_TASK ITEM_
Only one stretch of the listing below is wanted: every line from the first to the line containing "3.3 Establishment of radiomic features", set down exactly.
━━━━━━━━━━━━━━━━
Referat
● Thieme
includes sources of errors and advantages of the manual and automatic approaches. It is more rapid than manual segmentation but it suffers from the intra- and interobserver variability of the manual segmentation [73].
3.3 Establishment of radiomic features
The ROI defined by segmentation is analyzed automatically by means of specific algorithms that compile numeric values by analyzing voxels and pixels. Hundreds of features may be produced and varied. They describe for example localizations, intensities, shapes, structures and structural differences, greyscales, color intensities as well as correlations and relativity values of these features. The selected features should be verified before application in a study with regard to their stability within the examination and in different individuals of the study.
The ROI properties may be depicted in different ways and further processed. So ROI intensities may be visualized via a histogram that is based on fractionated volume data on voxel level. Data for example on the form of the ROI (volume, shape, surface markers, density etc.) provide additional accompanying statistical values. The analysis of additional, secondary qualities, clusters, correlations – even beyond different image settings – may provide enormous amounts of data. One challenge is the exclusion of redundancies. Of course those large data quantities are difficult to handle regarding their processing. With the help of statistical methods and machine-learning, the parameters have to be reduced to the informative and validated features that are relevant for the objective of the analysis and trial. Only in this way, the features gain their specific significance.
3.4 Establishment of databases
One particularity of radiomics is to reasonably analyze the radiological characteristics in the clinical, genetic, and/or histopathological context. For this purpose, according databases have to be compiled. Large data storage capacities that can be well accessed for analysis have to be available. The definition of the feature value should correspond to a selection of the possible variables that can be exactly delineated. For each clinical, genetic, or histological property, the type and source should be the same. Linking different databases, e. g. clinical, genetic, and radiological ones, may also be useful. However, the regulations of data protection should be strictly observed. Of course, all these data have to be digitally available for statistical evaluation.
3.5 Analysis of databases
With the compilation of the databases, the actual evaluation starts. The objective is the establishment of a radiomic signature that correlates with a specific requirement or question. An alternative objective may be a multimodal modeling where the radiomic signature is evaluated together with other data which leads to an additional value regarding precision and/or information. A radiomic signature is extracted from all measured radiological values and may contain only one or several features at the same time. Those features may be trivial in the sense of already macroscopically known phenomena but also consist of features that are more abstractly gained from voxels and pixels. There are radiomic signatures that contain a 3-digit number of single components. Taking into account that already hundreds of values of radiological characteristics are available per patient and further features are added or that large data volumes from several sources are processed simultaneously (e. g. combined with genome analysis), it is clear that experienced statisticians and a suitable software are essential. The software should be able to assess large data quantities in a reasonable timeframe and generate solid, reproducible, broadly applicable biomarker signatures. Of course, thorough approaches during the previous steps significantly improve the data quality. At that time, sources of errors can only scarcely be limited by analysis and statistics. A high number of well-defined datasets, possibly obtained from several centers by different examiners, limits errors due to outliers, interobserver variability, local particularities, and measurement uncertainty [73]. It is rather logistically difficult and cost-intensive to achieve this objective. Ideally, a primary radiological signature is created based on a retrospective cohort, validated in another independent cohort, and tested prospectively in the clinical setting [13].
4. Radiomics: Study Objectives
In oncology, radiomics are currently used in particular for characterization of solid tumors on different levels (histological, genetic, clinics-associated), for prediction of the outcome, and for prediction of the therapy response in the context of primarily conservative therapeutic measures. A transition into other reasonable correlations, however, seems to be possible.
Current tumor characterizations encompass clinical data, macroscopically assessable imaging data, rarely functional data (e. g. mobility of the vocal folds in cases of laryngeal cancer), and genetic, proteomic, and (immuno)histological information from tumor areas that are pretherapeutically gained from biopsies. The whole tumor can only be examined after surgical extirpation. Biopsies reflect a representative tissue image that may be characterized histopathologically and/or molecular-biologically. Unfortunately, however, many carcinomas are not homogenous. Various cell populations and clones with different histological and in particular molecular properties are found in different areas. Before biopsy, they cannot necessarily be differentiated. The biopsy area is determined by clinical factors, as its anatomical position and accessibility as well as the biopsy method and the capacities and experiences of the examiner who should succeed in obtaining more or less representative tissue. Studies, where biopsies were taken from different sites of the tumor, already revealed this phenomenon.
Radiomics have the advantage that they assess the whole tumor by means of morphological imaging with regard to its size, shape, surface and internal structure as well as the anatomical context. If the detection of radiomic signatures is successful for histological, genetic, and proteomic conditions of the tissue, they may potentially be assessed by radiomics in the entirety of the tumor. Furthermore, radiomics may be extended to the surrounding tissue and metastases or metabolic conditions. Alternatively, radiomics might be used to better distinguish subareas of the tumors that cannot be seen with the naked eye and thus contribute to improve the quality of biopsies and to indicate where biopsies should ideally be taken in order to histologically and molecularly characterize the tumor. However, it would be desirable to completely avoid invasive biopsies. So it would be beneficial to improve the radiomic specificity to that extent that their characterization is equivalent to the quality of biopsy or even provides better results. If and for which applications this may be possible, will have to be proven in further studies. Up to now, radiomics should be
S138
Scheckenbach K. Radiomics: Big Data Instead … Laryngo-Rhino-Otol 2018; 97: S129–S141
━━━━━━━━━━━━━━━━
_EXPECTED OUTPUT_
Referat
● Thieme
includes sources of errors and advantages of the manual and automatic approaches. It is more rapid than manual segmentation but it suffers from the intra- and interobserver variability of the manual segmentation [73].
3.3 Establishment of radiomic features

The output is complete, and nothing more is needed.